While there are differing court decisions, the majority view applicable in the Massachusetts federal courts is that an employee’s computer authorization is terminated the moment that an employee acts contrary to his employer’s interest. Typically, in the employment context this occurs when employees breach their fiduciary duty to act in their employers’ interests by downloading and converting their present employers’ confidential information for their own benefit or the benefit of their next employer.
Make sure you have in place confidentiality or user agreements for your firm’s computers
The broad scope of the Computer Fraud and Abuse Act in the civil context and the use of its criminal penalties have caused calls for the Supreme Court to interpret and limit the Act. So far the Supreme Court has declined to review the Act.
Likewise, Congress has been pressed to amend the Act since the Aaron Swartz prosecution here in Boston.
Mr. Swartz downloaded journal articles wholesale from an MIT network with the intent to make them freely available to the public as a political statement. The U.S. Attorney charged (or overcharged, some would say) Mr. Swartz with two counts of wire fraud and eleven counts of violating the Computer Fraud and Abuse Act. Mr. Swartz, facing a maximum sentence of 35 years in jail and despondent over this potential severe punishment for actions he took for his beliefs in free access to Internet information, hung himself.
Following Mr. Swartz’s suicide, the Justice Department has indicated that it supports amending the Act.

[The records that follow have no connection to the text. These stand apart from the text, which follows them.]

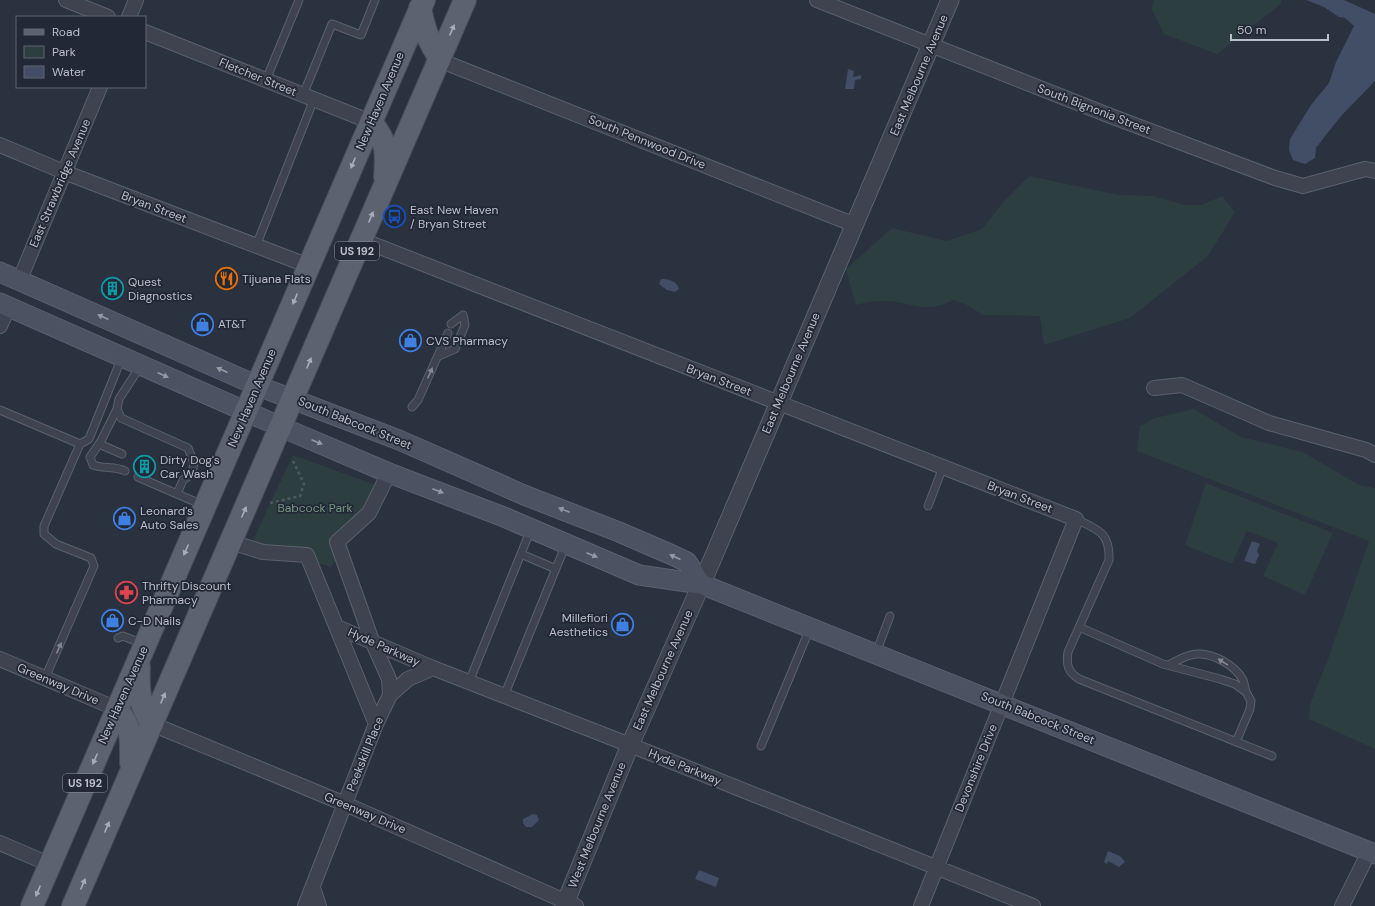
<svg xmlns="http://www.w3.org/2000/svg" width="1375" height="906" viewBox="0 0 1375 906" font-family="'DM Sans',sans-serif">
	<rect width="100%" height="100%" fill="#2a313f"/>
	<path fill="#2d3e41" d="M1154 0H1281V4L1217 54 1164 34 1151 8Z
		M1029 176 1119 195 1153 196 1185 205H1201L1222 196 1235 212 1208 256 1130 318 1044 345 1040 316 983 315 965 304 953 300C923 316 910 300 881 301 873 301 864 303 856 305L855 303 846 269 892 228 947 241 982 229 1004 201Z
		M1194 409 1241 437 1303 452 1359 485 1375 488V749L1309 719 1310 704 1328 659 1369 541 1137 451 1140 426 1155 418Z
		M293 455 376 485 331 567 252 542Z
		M1206 483 1333 533 1305 595 1263 576 1278 543 1247 531 1232 564 1185 545Z"/>
	<path fill="#424e66" d="M1306 0H1344L1375 14V81L1342 115 1325 136 1316 148 1315 158 1305 164 1293 160 1289 150 1290 139 1311 105 1329 83 1336 62 1354 26 1345 18 1339 17 1324 7Z
		M848 69 854 71 853 77 861 75V79L855 80 854 89H845Z
		M661 279C669 279 677 281 679 289L675 292 667 290 659 284Z
		M1252 541 1260 544 1257 551 1259 555 1255 564 1244 561Z
		M533 814 537 815 539 820 532 827H526L523 823V819Z
		M1108 851 1120 856 1125 862 1119 867 1108 861 1107 864 1104 862Z
		M699 870 719 878 716 887 695 879Z"/>
	<g fill="none" stroke-linecap="round" stroke-linejoin="round">
		<defs>
			<path id="service" d="M266 80 299 0
				M303 95 332 24 361 35 375 0
				M256 246 314 99
				M437 357 455 349 465 325 463 315 451 324
				M141 365 119 399 117 409 121 418 188 448 194 463 192 474 183 480 177 494 203 505
				M412 407 418 400 448 333
				M117 409 101 441 90 457 93 465C104 469 115 466 125 471
				M0 410 80 444 44 526V534L56 544 91 558 94 566 45 678
				M80 444 89 439 122 357
				M99 444 122 454
				M138 477 177 494
				M928 506 943 467
				M1076 519C1098 530 1110 532 1109 560L1068 652C1066 665 1068 672 1079 679L1272 756
				M521 554 556 569
				M1079 627 1163 664 1220 679 1235 684 1246 692 1251 701 1250 709 1236 742
				M118 638 123 636 143 644
				M876 653 890 616
				M1168 665C1177 661 1187 654 1197 654 1213 653 1235 665 1243 680 1244 683 1245 688 1246 692
				M469 682 531 529
				M504 696 566 544
				M761 746 810 628"/>
			<path id="minor" d="M66 0 108 17
				M817 0 1108 115 1275 178 1303 186 1365 169 1375 171
				M129 17 136 0
				M145 32 371 122
				M439 60 855 225
				M0 145 64 172 309 266
				M362 240 1076 519 921 906
				M20 279 100 87
				M0 326 9 306
				M1154 388 1182 385 1269 423 1366 450 1375 455
				M389 473 369 513 337 542 372 641 389 679 390 695
				M231 542 263 552 307 555 376 724
				M337 627 433 668 630 745 1033 906
				M0 659 117 709
				M152 724 345 804 576 906
				M0 843 49 864
				M313 888 319 906
				M305 906 376 724 390 695 408 679 433 668
				M1342 906 1369 852"/>
			<path id="tertiary" d="M564 906 630 745 712 560 950 0"/>
			<path id="secondary" d="M0 272 258 386 399 440 524 495 619 532 670 554 687 562 701 584
				M0 303 281 427 389 473 504 517 639 575 701 584 1375 854"/>
			<path id="primary" d="M420 8C424 27 428 42 440 58
				M371 122C387 141 387 152 385 177
				M139 667C138 691 139 703 152 724
				M117 709C133 730 131 738 131 763
				M32 906 424 0
				M73 906 465 0"/>
		</defs>
		<use href="#service" stroke="#5b616d" stroke-width="9"/>
		<use href="#minor" stroke="#5b616d" stroke-width="16"/>
		<use href="#tertiary" stroke="#5b616d" stroke-width="19"/>
		<use href="#secondary" stroke="#5b616d" stroke-width="21"/>
		<use href="#primary" stroke="#474c59" stroke-width="24"/>
		<path stroke="#4c5b5f" stroke-width="2.5" stroke-dasharray="3 3" stroke-linecap="butt" d="M270 503 300 496 304 484 293 461"/>
		<use href="#service" stroke="#3e434f" stroke-width="7"/>
		<use href="#minor" stroke="#3e434f" stroke-width="14"/>
		<use href="#tertiary" stroke="#3e434f" stroke-width="17"/>
		<use href="#secondary" stroke="#4c5262" stroke-width="19"/>
		<use href="#primary" stroke="#5c626f" stroke-width="22"/>
	</g>
	<defs><path id="oneway-solid" d="M-6-.8H1V-3.2L6.5 0L1 3.2V.8H-6Z"/></defs>
	<g fill="#a7acb8">
		<use href="#oneway-solid" transform="translate(452 30) rotate(-67)"/>
		<use href="#oneway-solid" transform="translate(353 163) rotate(113)"/>
		<use href="#oneway-solid" transform="translate(371 217) rotate(-67)"/>
		<use href="#oneway-solid" transform="translate(295 299) rotate(113)"/>
		<use href="#oneway-solid" transform="translate(309 363) rotate(-67)"/>
		<use href="#oneway-solid" transform="translate(244 512) rotate(-66)"/>
		<use href="#oneway-solid" transform="translate(186 550) rotate(114)"/>
		<use href="#oneway-solid" transform="translate(163 698) rotate(-67)"/>
		<use href="#oneway-solid" transform="translate(95 759) rotate(114)"/>
		<use href="#oneway-solid" transform="translate(107 827) rotate(-67)"/>
		<use href="#oneway-solid" transform="translate(83 884) rotate(-67)"/>
		<use href="#oneway-solid" transform="translate(38 891) rotate(113)"/>
	</g>
	<g fill="#9499a6">
		<use href="#oneway-solid" transform="translate(103 317) rotate(-156)"/>
		<use href="#oneway-solid" transform="translate(222 370) rotate(-156)"/>
		<use href="#oneway-solid" transform="translate(163 375) rotate(24)"/>
		<use href="#oneway-solid" transform="translate(317 442) rotate(23)"/>
		<use href="#oneway-solid" transform="translate(438 491) rotate(21)"/>
		<use href="#oneway-solid" transform="translate(564 510) rotate(-158)"/>
		<use href="#oneway-solid" transform="translate(592 555) rotate(23)"/>
		<use href="#oneway-solid" transform="translate(675 557) rotate(-156)"/>
	</g>
	<g fill="#828793">
		<use href="#oneway-solid" transform="translate(430 373) rotate(-66)"/>
		<use href="#oneway-solid" transform="translate(59 648) rotate(-66)"/>
		<use href="#oneway-solid" transform="translate(1223 662) rotate(-148)"/>
	</g>
	<defs>
		<symbol id="bus-ring" viewBox="-11 -11 22 22"><circle r="9.5" fill="#222835" stroke="#1a4fb4" stroke-width="1.5"/><path d="M-5-6H5V4H4V6H2V4H-2V6H-4V4H-5ZM-3.5-4V0h7V-4ZM-3.5 1.2v1.5H-2V1.2ZM2 1.2v1.5H3.5V1.2Z" fill="#1a4fb4"/></symbol>
		<symbol id="restaurant-ring" viewBox="-11 -11 22 22"><circle r="9.5" fill="#222835" stroke="#e8710a" stroke-width="1.5"/><path d="M-5-6h1v4h1v-4h1v4h1v-4h1v5L-1.5 .5V6h-2V.5L-5-1ZM5-6V6H3V1.5H1.5Q1.5-4 5-6Z" fill="#e8710a"/></symbol>
		<symbol id="building-ring" viewBox="-11 -11 22 22"><circle r="9.5" fill="#222835" stroke="#0f9aa8" stroke-width="1.5"/><path d="M-4-6H4V6H1V3H-1V6H-4ZM-2.5-4.3h1.7v1.8h-1.7ZM.8-4.3h1.7v1.8H.8ZM-2.5-1h1.7V.8h-1.7ZM.8-1h1.7V.8H.8Z" fill="#0f9aa8"/></symbol>
		<symbol id="shop-ring" viewBox="-11 -11 22 22"><circle r="9.5" fill="#222835" stroke="#3f7fe0" stroke-width="1.5"/><path d="M-5-2.5h2.3a2.7 3.5 0 0 1 5.4 0H5L5.5 6h-11ZM-1.5-2.5h3a1.5 2.3 0 0 0-3 0Z" fill="#3f7fe0"/></symbol>
		<symbol id="pharmacy-ring" viewBox="-11 -11 22 22"><circle r="9.5" fill="#222835" stroke="#e0444e" stroke-width="1.5"/><path d="M-2-6h4v4h4v4h-4v4h-4v-4h-4v-4h4Z" fill="#e0444e"/></symbol>
	</defs>
	<g fill-rule="evenodd">
		<use href="#bus-ring" x="382" y="204" width="25" height="25"/>
		<use href="#restaurant-ring" x="214" y="266" width="25" height="25"/>
		<use href="#building-ring" x="100" y="276" width="25" height="25"/>
		<use href="#shop-ring" x="190" y="312" width="25" height="25"/>
		<use href="#shop-ring" x="398" y="328" width="25" height="25"/>
		<use href="#building-ring" x="132" y="454" width="25" height="25"/>
		<use href="#shop-ring" x="112" y="506" width="25" height="25"/>
		<use href="#pharmacy-ring" x="114" y="580" width="25" height="25"/>
		<use href="#shop-ring" x="100" y="608" width="25" height="25"/>
		<use href="#shop-ring" x="610" y="612" width="25" height="25"/>
	</g>
	<g text-anchor="middle" stroke-width="3.5" stroke-linejoin="round" paint-order="stroke">
		<g fill="#222835" stroke="#8c929d" stroke-width="1">
			<rect x="335" y="242" width="44" height="18" rx="3"/>
			<rect x="63" y="774" width="44" height="18" rx="3"/>
		</g>
		<g font-size="11" font-weight="bold" fill="#babfca">
			<text x="357" y="255">US 192</text>
			<text x="85" y="787">US 192</text>
		</g>
		<g font-size="12" fill="#babfca" stroke="#222835">
			<text transform="translate(919 75) rotate(-67)" y="4">East Melbourne Avenue</text>
			<text transform="translate(258 77) rotate(22)" y="4">Fletcher Street</text>
			<text transform="translate(380 101) rotate(-67)" y="4">New Haven Avenue</text>
			<text transform="translate(1094 109) rotate(21)" y="4">South Bignonia Street</text>
			<text transform="translate(647 142) rotate(22)" y="4">South Pennwood Drive</text>
			<text transform="translate(60 183) rotate(-67)" y="4">East Strawbridge Avenue</text>
			<text transform="translate(154 207) rotate(21)" y="4">Bryan Street</text>
			<text transform="translate(791 373) rotate(-67)" y="4">East Melbourne Avenue</text>
			<text transform="translate(719 380) rotate(21)" y="4">Bryan Street</text>
			<text transform="translate(252 398) rotate(-67)" y="4">New Haven Avenue</text>
			<text transform="translate(355 423) rotate(22)" y="4">South Babcock Street</text>
			<text transform="translate(1020 497) rotate(21)" y="4">Bryan Street</text>
			<text transform="translate(384 647) rotate(24)" y="4">Hyde Parkway</text>
			<text transform="translate(663 670) rotate(-66)" y="4">East Melbourne Avenue</text>
			<text transform="translate(58 684) rotate(23)" y="4">Greenway Drive</text>
			<text transform="translate(123 695) rotate(-66)" y="4">New Haven Avenue</text>
			<text transform="translate(1038 718) rotate(22)" y="4">South Babcock Street</text>
			<text transform="translate(365 754) rotate(-68)" y="4">Peekskill Place</text>
			<text transform="translate(685 767) rotate(22)" y="4">Hyde Parkway</text>
			<text transform="translate(976 768) rotate(-68)" y="4">Devonshire Drive</text>
			<text transform="translate(365 813) rotate(23)" y="4">Greenway Drive</text>
			<text transform="translate(597 825) rotate(-68)" y="4">West Melbourne Avenue</text>
		</g>
		<g font-size="12" fill="#babfca" stroke="#222835" text-anchor="start">
			<text x="410" y="214">East New Haven<tspan x="410" dy="14">/ Bryan Street</tspan></text>
			<text x="242" y="283">Tijuana Flats</text>
			<text x="128" y="286">Quest<tspan x="128" dy="14">Diagnostics</tspan></text>
			<text x="218" y="328">AT&amp;T</text>
			<text x="426" y="345">CVS Pharmacy</text>
			<text x="160" y="464">Dirty Dog's<tspan x="160" dy="14">Car Wash</tspan></text>
			<text x="140" y="515">Leonard's<tspan x="140" dy="14">Auto Sales</tspan></text>
			<text x="142" y="590">Thrifty Discount<tspan x="142" dy="14">Pharmacy</tspan></text>
			<text x="608" y="622" text-anchor="end">Millefiori<tspan x="608" dy="14">Aesthetics</tspan></text>
			<text x="128" y="625">C-D Nails</text>
		</g>
		<g font-size="12" fill="#759780" stroke="#222835">
			<text x="315" y="512">Babcock Park</text>
		</g>
	</g>
	<rect x="16" y="16" width="130" height="72" fill="#222835" stroke="#5f6471"/>
	<rect x="24" y="29" width="20" height="6" fill="#5c626f" stroke="#5f6471"/>
	<text x="52" y="36" font-size="12" fill="#babfca">Road</text>
	<rect x="24" y="46" width="20" height="12" fill="#2d3e41" stroke="#5f6471"/>
	<text x="52" y="56" font-size="12" fill="#babfca">Park</text>
	<rect x="24" y="66" width="20" height="12" fill="#424e66" stroke="#5f6471"/>
	<text x="52" y="76" font-size="12" fill="#babfca">Water</text>
	<path d="M1231 34v6h97v-6" fill="none" stroke="#babfca" stroke-width="2"/>
	<text x="1237" y="34" font-size="12" fill="#babfca" stroke="#222835" stroke-width="3" paint-order="stroke">50 m</text>
</svg>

Notwithstanding these events and the possible amendment of the Act, the First Circuit Court of Appeals, the court that establishes the law for the Federal courts in Massachusetts (as well as Maine, New Hampshire, Rhode Island, Vermont, and Puerto Rico) has ruled that the Computer Fraud and Abuse Act can apply to a former employee for accessing data in violation of a confidentiality agreement. This decision is consistent with similar decisions in three other Federal Courts of Appeal that have applied the Computer Fraud and Abuse Act when an employee breaches a confidentiality or computer use agreement.
Therefore, until either the Supreme Court changes the First Circuit’s decision or Congress amends the Act, all businesses should consider documenting their computer use and data confidentiality protocols. Documentation by way of a formal data or computer use policy or by way of signed confidentiality agreements will give companies the basis for using the Act to protect their proprietary and confidential business data.
Agent Takeaways
As one Federal Appeals Court stated: “Employers . . . are increasingly taking advantage of the [Computer Fraud and Abuse Act’s] civil remedies to sue former employees and their new companies who seek a competitive edge through wrongful use of information from the former employer’s computer system.”
The reason companies are using the Act is that it provides new rights and remedies that companies can more easily prove by simply showing evidence of an employee’s or other person’s unauthorized access to its confidential computer-stored data. Additionally, the basis for the Act’s remedies rests upon confidentiality and computer use agreements that a company should have in force in the ordinary course of its business, anyway.